# Recommend an Italian Restaurant in Bristol...



## stupid dogbot (Oct 28, 2010)

Anyone?

Users saying Bella Pasta will be ignored.


----------



## Gerry1time (Oct 28, 2010)

I honestly can't think of an Italian Restaurant in Bristol I'd recommend. There's the one down by the Queen's Shilling below the park street bridge that's ok I guess. The one at the bottom of Gloucester Road by the Bishop's Tavern or whatever it is now is apparently awful, not that I've been. 

The only truly good one I've heard of is Casa Mia, which looks amazing, as long as you've got the money and book well in advance - http://www.casamiarestaurant.co.uk/


----------



## Geri (Oct 28, 2010)

I like Marcos, which is on Baldwin Street (at the top of the steps as you go up towards St Nicholas market) or San Carlo in Corn Street. 

If you after a cheap and cheerful pizza, then Fratellis is good (near Debenhams).


----------



## big eejit (Oct 28, 2010)

Gerry1time said:


> The one at the bottom of Gloucester Road by the Bishop's Tavern or whatever it is now is apparently awful, not that I've been.

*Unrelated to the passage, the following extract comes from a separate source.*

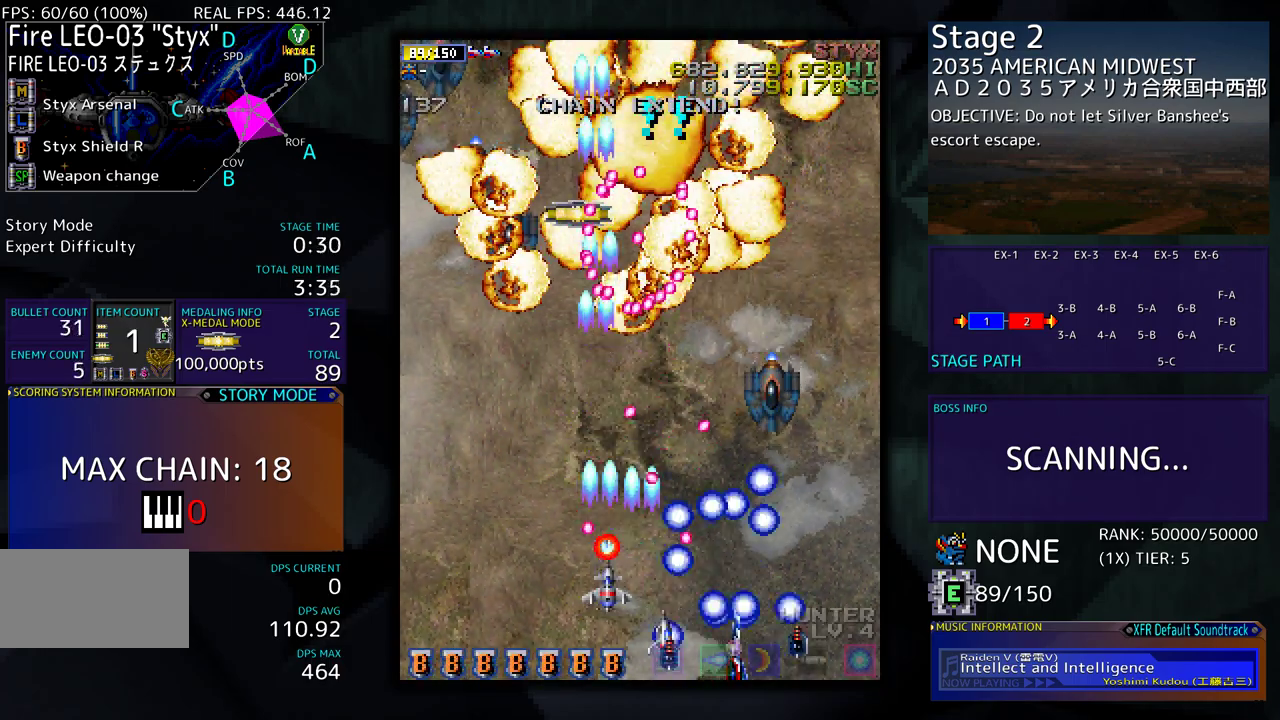
{"buttons": ["DPAD_UP", "DPAD_RIGHT"], "events": [[50, "DPAD_DOWN", "up"], [83, "DPAD_RIGHT", "up"], [300, "DPAD_RIGHT", "down"], [317, "DPAD_DOWN", "down"], [367, "DPAD_DOWN", "up"], [500, "DPAD_UP", "down"]]}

You mean Amici's. It's always been good when I've been there, but probably haven;t been for about 6 months. The one around the corner was ok too.


----------



## Geri (Oct 28, 2010)

I used to go there all the time when it was Sorrento's. I love the swirly artex walls. The one around the corner was also good, and the one across the road near Bottoms Up. I haven't been to any of them in about 15 years though.


----------



## Geri (Oct 28, 2010)

Oh, and Piccolino's in Quaker's Friars is nice too - very similar to San Carlo, i.e. slightly upmarket and expensive, but worth it (although I only go these places when I am not paying).


----------



## big eejit (Oct 28, 2010)

I forgot it was called Sorrento's. Used to love their pizzas. And they stayed open very late, which was handy sometimes. Think they still do.

That statue thing outside is weird tho.


----------



## Geri (Oct 28, 2010)

Yeah, we often used to pile in there late after a night out. We had a friend who would eat everyone's leftovers, he was like a human dustbin!

What statue thing outside?


----------



## stupid dogbot (Oct 28, 2010)

Cheers, all, I'll investigate those. 

The last time I had italian out was at my uncle's wedding in Hitchin. I had Insalate del Mare to start and it was some lettuce, a few seafood sticks and a WHOLE octopus on top. Tentacles and all.


----------



## Gerry1time (Oct 28, 2010)

Geri said:


> San Carlo in Corn Street.



If that's the one with the flaming torches outside by St Nick's Market, then yeah, thought it was very good. More on a seafood Italian tip iirc, had a lobster spaghetti there which came with half a lobster still in its shell on top. 

Thankfully I wasn't paying.


----------



## chilango (Oct 29, 2010)

Prego

Up between the Downs and Henleaze is pretty good.


----------



## Geri (Oct 29, 2010)

chilango said:


> Prego
> 
> Up between the Downs and Henleaze is pretty good.



The fact that it's run by people called Olly and Julian is enough to put me off.


----------



## chilango (Oct 29, 2010)

Geri said:


> The fact that it's run by people called Olly and Julian is enough to put me off.


 
Fair enough ...the food is pretty good though. It's where I go on visits to Bristol from Italy!


----------



## chilango (Oct 29, 2010)

...that said. I've yet to find an Italian restaurant anywhere in Bristol that even comes close to what we get here.


----------



## Geri (Oct 29, 2010)

I'm sure the food's fine. They just need to change their names!


----------



## stupid dogbot (Oct 29, 2010)

chilango said:


> ...that said. I've yet to find an Italian restaurant anywhere in Bristol that even comes close to what we get here.


 
That seems to be the general opinion, tbh.

My friend would honestly choose Bella Pasta if I leave it to her.

I've said that I'd rather stay in and cook.


----------



## kalidarkone (Oct 30, 2010)

Numero Uno on Whiteladies road is good-although I have not been there for a good few years, but have been there at least 3 times.


----------